• Work instructions
Copy the records below exactly as they appear.

• Material shown
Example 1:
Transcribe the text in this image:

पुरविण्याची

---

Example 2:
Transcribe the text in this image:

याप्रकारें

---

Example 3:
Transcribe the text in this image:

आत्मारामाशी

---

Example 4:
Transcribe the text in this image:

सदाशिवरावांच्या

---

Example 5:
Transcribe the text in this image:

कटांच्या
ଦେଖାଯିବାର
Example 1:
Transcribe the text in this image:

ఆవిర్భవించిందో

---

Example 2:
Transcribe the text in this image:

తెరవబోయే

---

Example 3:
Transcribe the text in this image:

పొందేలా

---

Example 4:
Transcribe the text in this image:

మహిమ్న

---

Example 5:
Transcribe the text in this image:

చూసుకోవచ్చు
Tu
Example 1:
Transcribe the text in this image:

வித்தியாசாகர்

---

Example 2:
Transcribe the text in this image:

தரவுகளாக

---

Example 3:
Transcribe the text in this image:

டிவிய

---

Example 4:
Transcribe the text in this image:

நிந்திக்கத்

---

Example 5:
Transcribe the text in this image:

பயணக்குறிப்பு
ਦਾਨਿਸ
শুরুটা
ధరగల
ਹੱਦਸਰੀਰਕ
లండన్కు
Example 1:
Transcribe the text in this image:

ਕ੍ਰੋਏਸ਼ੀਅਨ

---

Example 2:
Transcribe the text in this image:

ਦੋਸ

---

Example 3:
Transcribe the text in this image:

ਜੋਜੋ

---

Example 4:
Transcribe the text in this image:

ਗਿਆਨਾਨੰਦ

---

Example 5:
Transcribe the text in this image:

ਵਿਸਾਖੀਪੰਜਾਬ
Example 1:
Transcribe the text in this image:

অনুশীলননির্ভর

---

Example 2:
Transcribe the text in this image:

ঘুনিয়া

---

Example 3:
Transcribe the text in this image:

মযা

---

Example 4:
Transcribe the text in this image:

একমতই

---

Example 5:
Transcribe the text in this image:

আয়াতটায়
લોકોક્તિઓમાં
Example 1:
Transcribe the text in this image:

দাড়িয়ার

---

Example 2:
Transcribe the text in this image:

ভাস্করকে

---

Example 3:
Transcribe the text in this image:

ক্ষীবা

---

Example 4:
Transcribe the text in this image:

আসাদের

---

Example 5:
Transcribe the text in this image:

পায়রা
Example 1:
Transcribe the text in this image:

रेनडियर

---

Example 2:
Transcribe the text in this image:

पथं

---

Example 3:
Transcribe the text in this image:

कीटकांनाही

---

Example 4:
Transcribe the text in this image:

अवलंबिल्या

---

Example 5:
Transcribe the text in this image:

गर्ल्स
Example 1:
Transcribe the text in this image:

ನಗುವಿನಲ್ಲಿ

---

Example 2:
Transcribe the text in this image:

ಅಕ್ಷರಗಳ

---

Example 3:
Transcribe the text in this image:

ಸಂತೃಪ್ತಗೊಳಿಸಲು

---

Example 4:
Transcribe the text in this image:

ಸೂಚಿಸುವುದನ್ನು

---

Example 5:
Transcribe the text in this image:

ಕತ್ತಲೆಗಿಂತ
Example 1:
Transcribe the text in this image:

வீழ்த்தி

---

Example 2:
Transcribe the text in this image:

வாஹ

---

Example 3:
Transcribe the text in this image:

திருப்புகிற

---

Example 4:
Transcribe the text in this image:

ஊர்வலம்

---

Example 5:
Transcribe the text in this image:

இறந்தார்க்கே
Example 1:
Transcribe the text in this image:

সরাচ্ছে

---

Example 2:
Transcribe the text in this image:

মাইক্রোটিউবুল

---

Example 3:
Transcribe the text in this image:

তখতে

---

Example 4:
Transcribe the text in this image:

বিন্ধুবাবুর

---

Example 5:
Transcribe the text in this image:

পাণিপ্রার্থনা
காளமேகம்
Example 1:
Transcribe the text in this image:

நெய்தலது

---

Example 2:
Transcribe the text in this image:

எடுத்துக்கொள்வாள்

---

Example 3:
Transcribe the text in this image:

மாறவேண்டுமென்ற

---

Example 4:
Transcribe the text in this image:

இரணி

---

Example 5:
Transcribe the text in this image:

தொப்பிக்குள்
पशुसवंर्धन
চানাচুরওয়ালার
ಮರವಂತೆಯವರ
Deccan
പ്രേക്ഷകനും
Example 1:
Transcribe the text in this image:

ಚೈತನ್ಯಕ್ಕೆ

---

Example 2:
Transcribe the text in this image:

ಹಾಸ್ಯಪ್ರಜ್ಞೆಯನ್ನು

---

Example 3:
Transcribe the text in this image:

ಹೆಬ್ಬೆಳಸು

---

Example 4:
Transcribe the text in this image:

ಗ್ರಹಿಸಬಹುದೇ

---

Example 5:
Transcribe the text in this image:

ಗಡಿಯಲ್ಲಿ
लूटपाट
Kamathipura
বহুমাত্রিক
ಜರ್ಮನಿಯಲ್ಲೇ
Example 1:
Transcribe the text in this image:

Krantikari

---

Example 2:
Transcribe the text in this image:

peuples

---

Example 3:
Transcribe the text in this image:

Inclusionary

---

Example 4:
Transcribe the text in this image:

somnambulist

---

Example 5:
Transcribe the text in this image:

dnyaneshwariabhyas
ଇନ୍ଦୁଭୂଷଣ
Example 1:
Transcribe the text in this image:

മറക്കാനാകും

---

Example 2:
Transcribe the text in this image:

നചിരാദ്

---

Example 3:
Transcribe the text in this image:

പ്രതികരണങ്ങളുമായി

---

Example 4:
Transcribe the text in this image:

• Task result
Example 1:
Transcribe the text in this image:

पुरविण्याची

---

Example 2:
Transcribe the text in this image:

याप्रकारें

---

Example 3:
Transcribe the text in this image:

आत्मारामाशी

---

Example 4:
Transcribe the text in this image:

सदाशिवरावांच्या

---

Example 5:
Transcribe the text in this image:

कटांच्या
ଦେଖାଯିବାର
Example 1:
Transcribe the text in this image:

ఆవిర్భవించిందో

---

Example 2:
Transcribe the text in this image:

తెరవబోయే

---

Example 3:
Transcribe the text in this image:

పొందేలా

---

Example 4:
Transcribe the text in this image:

మహిమ్న

---

Example 5:
Transcribe the text in this image:

చూసుకోవచ్చు
Tu
Example 1:
Transcribe the text in this image:

வித்தியாசாகர்

---

Example 2:
Transcribe the text in this image:

தரவுகளாக

---

Example 3:
Transcribe the text in this image:

டிவிய

---

Example 4:
Transcribe the text in this image:

நிந்திக்கத்

---

Example 5:
Transcribe the text in this image:

பயணக்குறிப்பு
ਦਾਨਿਸ
শুরুটা
ధరగల
ਹੱਦਸਰੀਰਕ
లండన్కు
Example 1:
Transcribe the text in this image:

ਕ੍ਰੋਏਸ਼ੀਅਨ

---

Example 2:
Transcribe the text in this image:

ਦੋਸ

---

Example 3:
Transcribe the text in this image:

ਜੋਜੋ

---

Example 4:
Transcribe the text in this image:

ਗਿਆਨਾਨੰਦ

---

Example 5:
Transcribe the text in this image:

ਵਿਸਾਖੀਪੰਜਾਬ
Example 1:
Transcribe the text in this image:

অনুশীলননির্ভর

---

Example 2:
Transcribe the text in this image:

ঘুনিয়া

---

Example 3:
Transcribe the text in this image:

মযা

---

Example 4:
Transcribe the text in this image:

একমতই

---

Example 5:
Transcribe the text in this image:

আয়াতটায়
લોકોક્તિઓમાં
Example 1:
Transcribe the text in this image:

দাড়িয়ার

---

Example 2:
Transcribe the text in this image:

ভাস্করকে

---

Example 3:
Transcribe the text in this image:

ক্ষীবা

---

Example 4:
Transcribe the text in this image:

আসাদের

---

Example 5:
Transcribe the text in this image:

পায়রা
Example 1:
Transcribe the text in this image:

रेनडियर

---

Example 2:
Transcribe the text in this image:

पथं

---

Example 3:
Transcribe the text in this image:

कीटकांनाही

---

Example 4:
Transcribe the text in this image:

अवलंबिल्या

---

Example 5:
Transcribe the text in this image:

गर्ल्स
Example 1:
Transcribe the text in this image:

ನಗುವಿನಲ್ಲಿ

---

Example 2:
Transcribe the text in this image:

ಅಕ್ಷರಗಳ

---

Example 3:
Transcribe the text in this image:

ಸಂತೃಪ್ತಗೊಳಿಸಲು

---

Example 4:
Transcribe the text in this image:

ಸೂಚಿಸುವುದನ್ನು

---

Example 5:
Transcribe the text in this image:

ಕತ್ತಲೆಗಿಂತ
Example 1:
Transcribe the text in this image:

வீழ்த்தி

---

Example 2:
Transcribe the text in this image:

வாஹ

---

Example 3:
Transcribe the text in this image:

திருப்புகிற

---

Example 4:
Transcribe the text in this image:

ஊர்வலம்

---

Example 5:
Transcribe the text in this image:

இறந்தார்க்கே
Example 1:
Transcribe the text in this image:

সরাচ্ছে

---

Example 2:
Transcribe the text in this image:

মাইক্রোটিউবুল

---

Example 3:
Transcribe the text in this image:

তখতে

---

Example 4:
Transcribe the text in this image:

বিন্ধুবাবুর

---

Example 5:
Transcribe the text in this image:

পাণিপ্রার্থনা
காளமேகம்
Example 1:
Transcribe the text in this image:

நெய்தலது

---

Example 2:
Transcribe the text in this image:

எடுத்துக்கொள்வாள்

---

Example 3:
Transcribe the text in this image:

மாறவேண்டுமென்ற

---

Example 4:
Transcribe the text in this image:

இரணி

---

Example 5:
Transcribe the text in this image:

தொப்பிக்குள்
पशुसवंर्धन
চানাচুরওয়ালার
ಮರವಂತೆಯವರ
Deccan
പ്രേക്ഷകനും
Example 1:
Transcribe the text in this image:

ಚೈತನ್ಯಕ್ಕೆ

---

Example 2:
Transcribe the text in this image:

ಹಾಸ್ಯಪ್ರಜ್ಞೆಯನ್ನು

---

Example 3:
Transcribe the text in this image:

ಹೆಬ್ಬೆಳಸು

---

Example 4:
Transcribe the text in this image:

ಗ್ರಹಿಸಬಹುದೇ

---

Example 5:
Transcribe the text in this image:

ಗಡಿಯಲ್ಲಿ
लूटपाट
Kamathipura
বহুমাত্রিক
ಜರ್ಮನಿಯಲ್ಲೇ
Example 1:
Transcribe the text in this image:

Krantikari

---

Example 2:
Transcribe the text in this image:

peuples

---

Example 3:
Transcribe the text in this image:

Inclusionary

---

Example 4:
Transcribe the text in this image:

somnambulist

---

Example 5:
Transcribe the text in this image:

dnyaneshwariabhyas
ଇନ୍ଦୁଭୂଷଣ
Example 1:
Transcribe the text in this image:

മറക്കാനാകും

---

Example 2:
Transcribe the text in this image:

നചിരാദ്

---

Example 3:
Transcribe the text in this image:

പ്രതികരണങ്ങളുമായി

---

Example 4:
Transcribe the text in this image:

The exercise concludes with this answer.